Begin the demonstration with a regular lens in place so that the audience has a sense of what to expect to see on the video projector (or monitor) and this also allows you to aim the camera properly before you turn it into a pinhole camera. Obviously the spotlights must be turned off at this point and, depending on the amount of ambient light, it may be necessary to have the lens stopped down considerably (typically f/8). Next, turn the camera off (this is very important - otherwise the Newvicon may be irreparably damaged), remove the lens and replace it with the extension ring. Lest the audience thinks you're just replacing the lens with yet another, you can first poke your finger through the ring to demonstrate that, indeed, it is only a ring and not optics you're mounting on the front of the camera. With the extension ring screwed in place, stretch a small piece of aluminum foil over the front of the ring and hold it in place with a rubber band. Turn the camera back on (it's easy to forget this and later wonder if your pinhole is not large enough when you don't see an image on the monitor). Turn on the two spotlights and you're ready to make the pinhole with the needle. Have an extra needle and additional foil handy in case you drop the former or mess up the latter. You may have to adjust the camera aim slightly if you didn't get the pinhole in the center.
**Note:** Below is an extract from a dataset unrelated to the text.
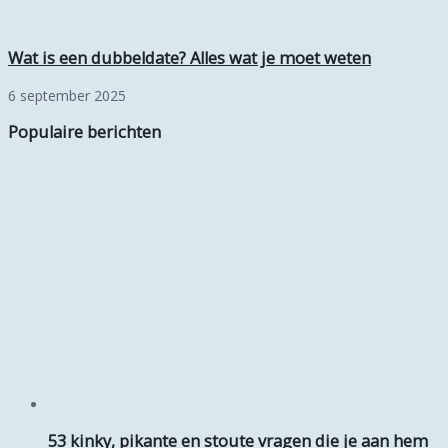
Wat is een dubbeldate? Alles wat je moet weten
6 september 2025
Populaire berichten
53 kinky, pikante en stoute vragen die je aan hem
Try adding two or three pinholes, or vary the size to see the effect on resolution. Note though that the auto-gain of the camera will thwart your predictions about image brightness. Prof. Roy Glauber has added a fun twist to this demonstration by having the subject (himself) hidden from direct view of the audience by a screen. While the camera operator is busy removing the camera lens, Glauber dons a Groucho Marx mask which the audience doesn't see until the pinhole has been made. Rating ***

1 The Ikegami model ITC-410 with option S4075 (Newvicon™) is our choice for low light level applications such as this. It's rated sensitivity is 0.106 lux scene illumination and 0.01 lux faceplate illumination.
2 Since the image size is 2/3" (16.9 mm) on the diagonal, the range of 20 to 40 mm extension gives an image comparable to a wide-angle to telephoto format.
3 In a pinch you can use a sewing pin, but a needle is sharper and will produce a smaller (better) pinhole.